#### Assignment:
Make an exact copy of the records, and keep the pictures out of it.

==== Records shown

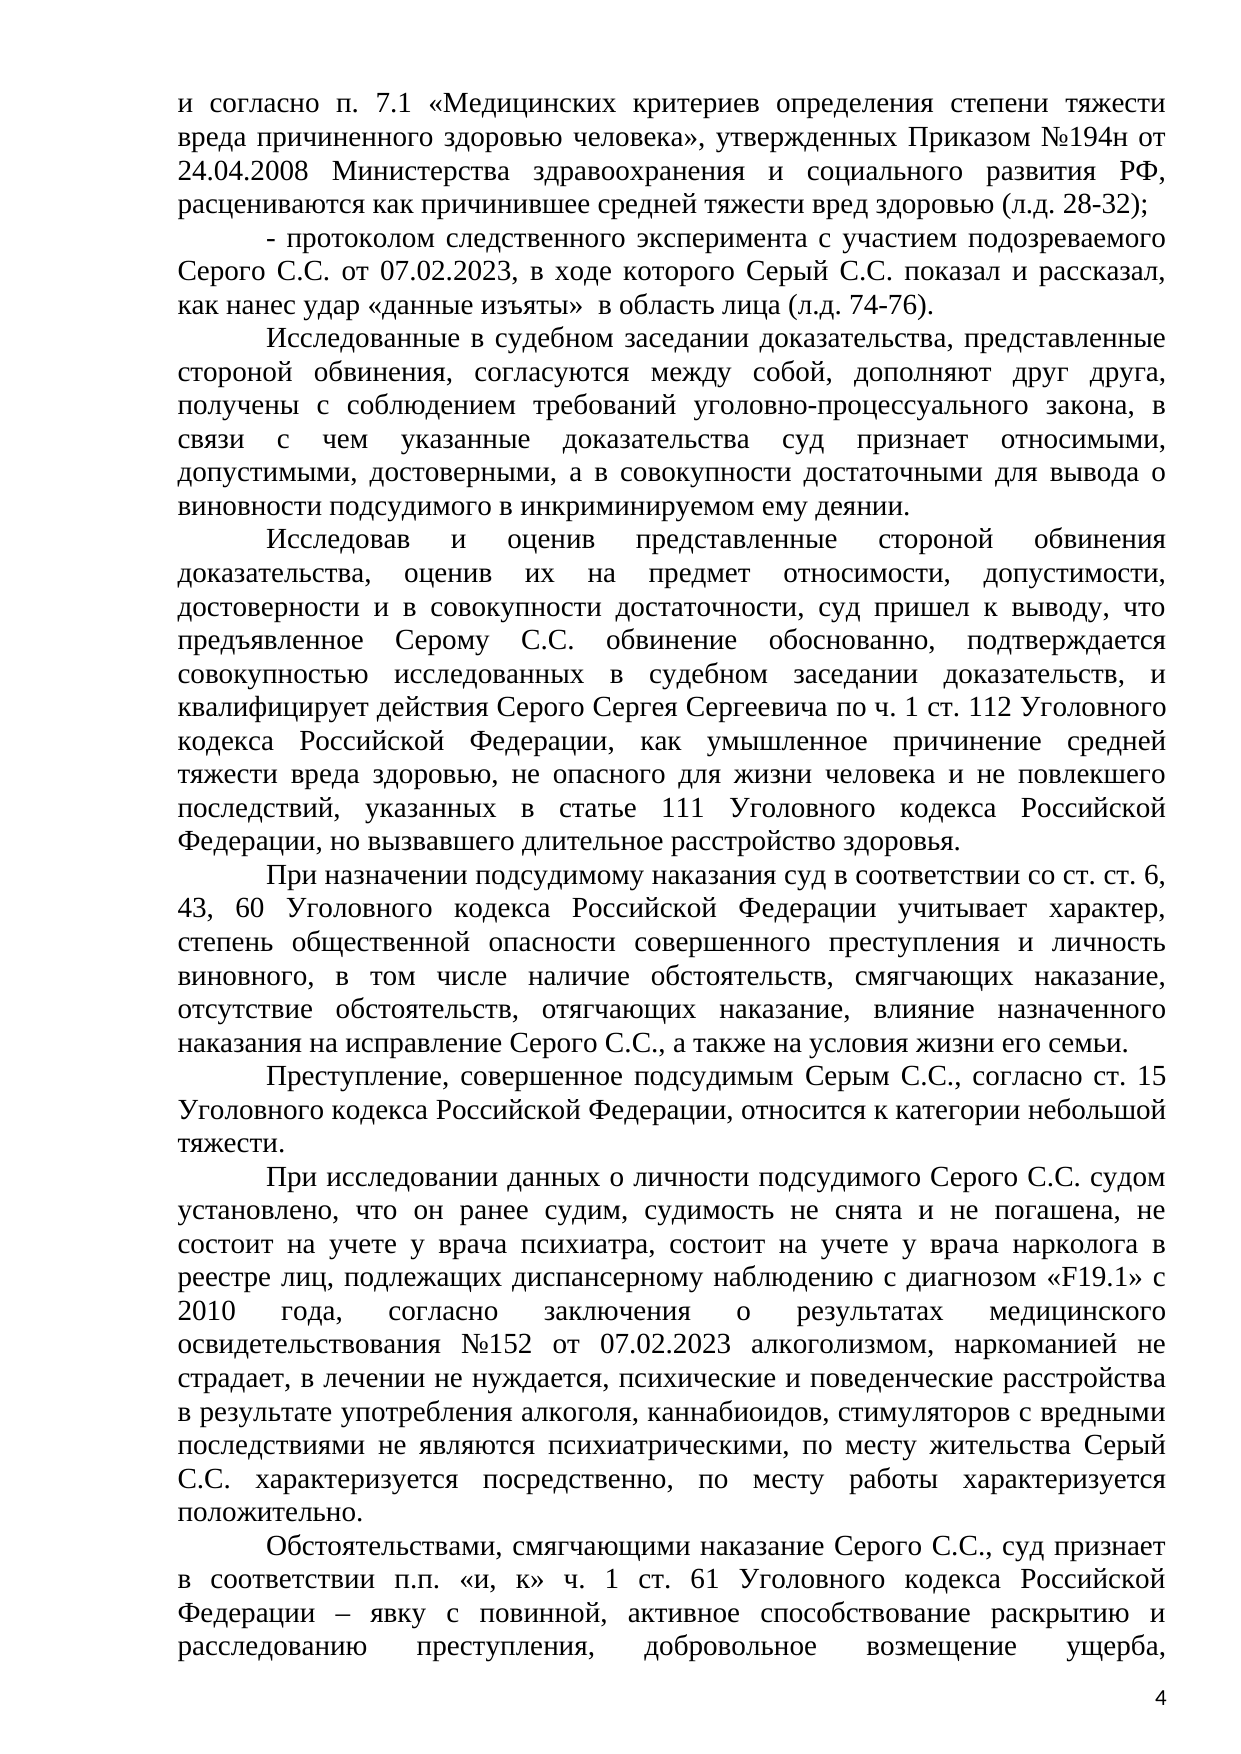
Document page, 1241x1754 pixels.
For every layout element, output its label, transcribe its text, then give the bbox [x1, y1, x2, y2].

text Исследовав и оценив представленные стороной обвинения доказательства, оценив их на предмет относимости, допустимости, достоверности и в совокупности достаточности, суд пришел к выводу, что предъявленное Серому С.С. обвинение обоснованно, подтверждается совокупностью исследованных в судебном заседании доказательств, и квалифицирует действия Серого Сергея Сергеевича по ч. 1 ст. 112 Уголовного кодекса Российской Федерации, как умышленное причинение средней тяжести вреда здоровью, не опасного для жизни человека и не повлекшего последствий, указанных в статье 111 Уголовного кодекса Российской Федерации, но вызвавшего длительное расстройство здоровья. [177, 522, 1167, 857]
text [177, 86, 1167, 220]
text Преступление, совершенное подсудимым Серым С.С., согласно ст. 15 Уголовного кодекса Российской Федерации, относится к категории небольшой тяжести. [177, 1058, 1167, 1159]
text Исследованные в судебном заседании доказательства, представленные стороной обвинения, согласуются между собой, дополняют друг друга, получены с соблюдением требований уголовно-процессуального закона, в связи с чем указанные доказательства суд признает относимыми, допустимыми, достоверными, а в совокупности достаточными для вывода о виновности подсудимого в инкриминируемом ему деянии. [177, 320, 1167, 522]
text При исследовании данных о личности подсудимого Серого С.С. судом установлено, что он ранее судим, судимость не снята и не погашена, не состоит на учете у врача психиатра, состоит на учете у врача нарколога в реестре лиц, подлежащих диспансерному наблюдению с диагнозом «F19.1» с 2010 года, согласно заключения о результатах медицинского освидетельствования №152 от 07.02.2023 алкоголизмом, наркоманией не страдает, в лечении не нуждается, психические и поведенческие расстройства в результате употребления алкоголя, каннабиоидов, стимуляторов с вредными последствиями не являются психиатрическими, по месту жительства Серый С.С. характеризуется посредственно, по месту работы характеризуется положительно. [177, 1159, 1167, 1528]
text - протоколом следственного эксперимента с участием подозреваемого Серого С.С. от 07.02.2023, в ходе которого Серый С.С. показал и рассказал, как нанес удар «данные изъяты» в область лица (л.д. 74-76). [177, 220, 1167, 320]
text При назначении подсудимому наказания суд в соответствии со ст. ст. 6, 43, 60 Уголовного кодекса Российской Федерации учитывает характер, степень общественной опасности совершенного преступления и личность виновного, в том числе наличие обстоятельств, смягчающих наказание, отсутствие обстоятельств, отягчающих наказание, влияние назначенного наказания на исправление Серого С.С., а также на условия жизни его семьи. [177, 857, 1167, 1058]
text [177, 1528, 1167, 1662]
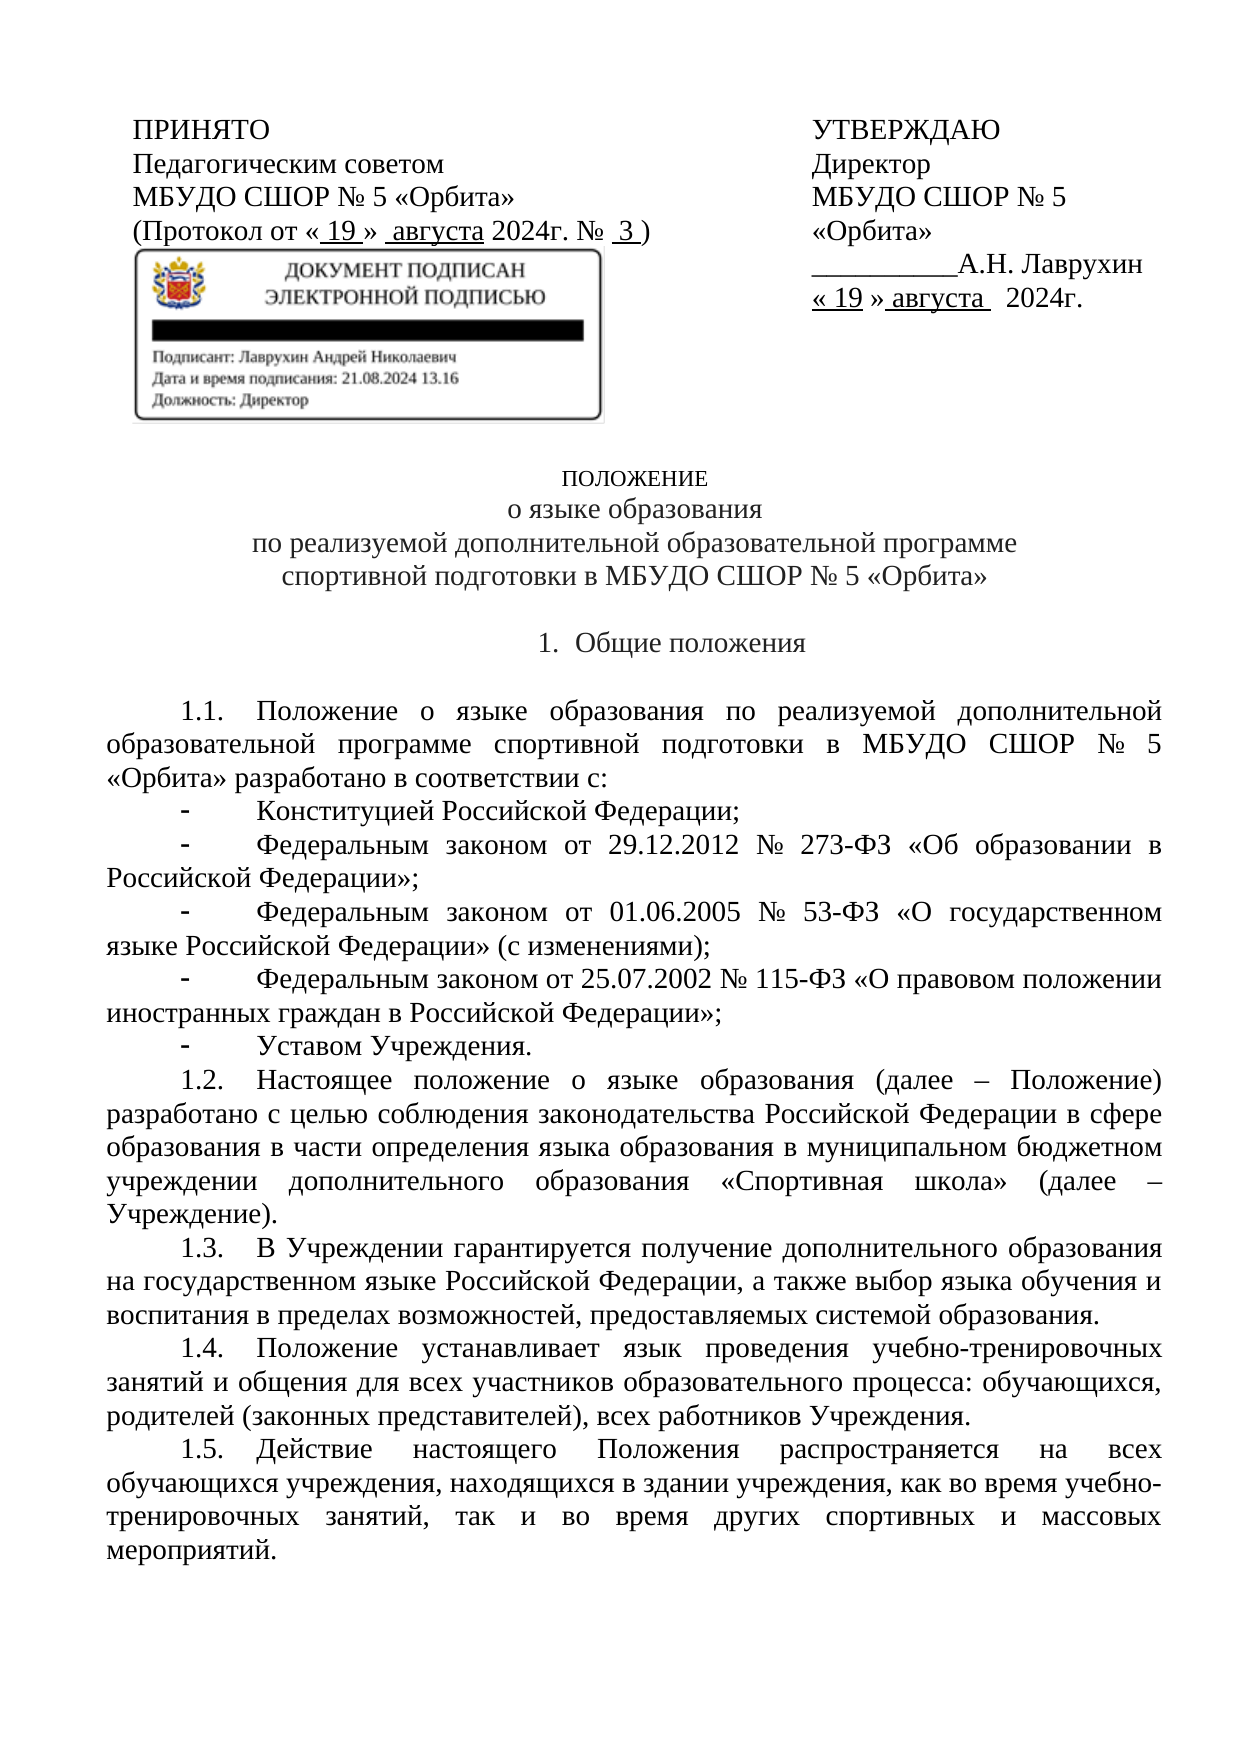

========

#### Output for this task:
Document page, 1241x1754 pixels.
For every layout element, output its label, transcribe its text, then give the bbox [x1, y1, x2, y2].

text Исследовав и оценив представленные стороной обвинения доказательства, оценив их на предмет относимости, допустимости, достоверности и в совокупности достаточности, суд пришел к выводу, что предъявленное Серому С.С. обвинение обоснованно, подтверждается совокупностью исследованных в судебном заседании доказательств, и квалифицирует действия Серого Сергея Сергеевича по ч. 1 ст. 112 Уголовного кодекса Российской Федерации, как умышленное причинение средней тяжести вреда здоровью, не опасного для жизни человека и не повлекшего последствий, указанных в статье 111 Уголовного кодекса Российской Федерации, но вызвавшего длительное расстройство здоровья. [177, 522, 1167, 857]
text [177, 86, 1167, 220]
text Преступление, совершенное подсудимым Серым С.С., согласно ст. 15 Уголовного кодекса Российской Федерации, относится к категории небольшой тяжести. [177, 1058, 1167, 1159]
text Исследованные в судебном заседании доказательства, представленные стороной обвинения, согласуются между собой, дополняют друг друга, получены с соблюдением требований уголовно-процессуального закона, в связи с чем указанные доказательства суд признает относимыми, допустимыми, достоверными, а в совокупности достаточными для вывода о виновности подсудимого в инкриминируемом ему деянии. [177, 320, 1167, 522]
text При исследовании данных о личности подсудимого Серого С.С. судом установлено, что он ранее судим, судимость не снята и не погашена, не состоит на учете у врача психиатра, состоит на учете у врача нарколога в реестре лиц, подлежащих диспансерному наблюдению с диагнозом «F19.1» с 2010 года, согласно заключения о результатах медицинского освидетельствования №152 от 07.02.2023 алкоголизмом, наркоманией не страдает, в лечении не нуждается, психические и поведенческие расстройства в результате употребления алкоголя, каннабиоидов, стимуляторов с вредными последствиями не являются психиатрическими, по месту жительства Серый С.С. характеризуется посредственно, по месту работы характеризуется положительно. [177, 1159, 1167, 1528]
text - протоколом следственного эксперимента с участием подозреваемого Серого С.С. от 07.02.2023, в ходе которого Серый С.С. показал и рассказал, как нанес удар «данные изъяты» в область лица (л.д. 74-76). [177, 220, 1167, 320]
text При назначении подсудимому наказания суд в соответствии со ст. ст. 6, 43, 60 Уголовного кодекса Российской Федерации учитывает характер, степень общественной опасности совершенного преступления и личность виновного, в том числе наличие обстоятельств, смягчающих наказание, отсутствие обстоятельств, отягчающих наказание, влияние назначенного наказания на исправление Серого С.С., а также на условия жизни его семьи. [177, 857, 1167, 1058]
text [177, 1528, 1167, 1662]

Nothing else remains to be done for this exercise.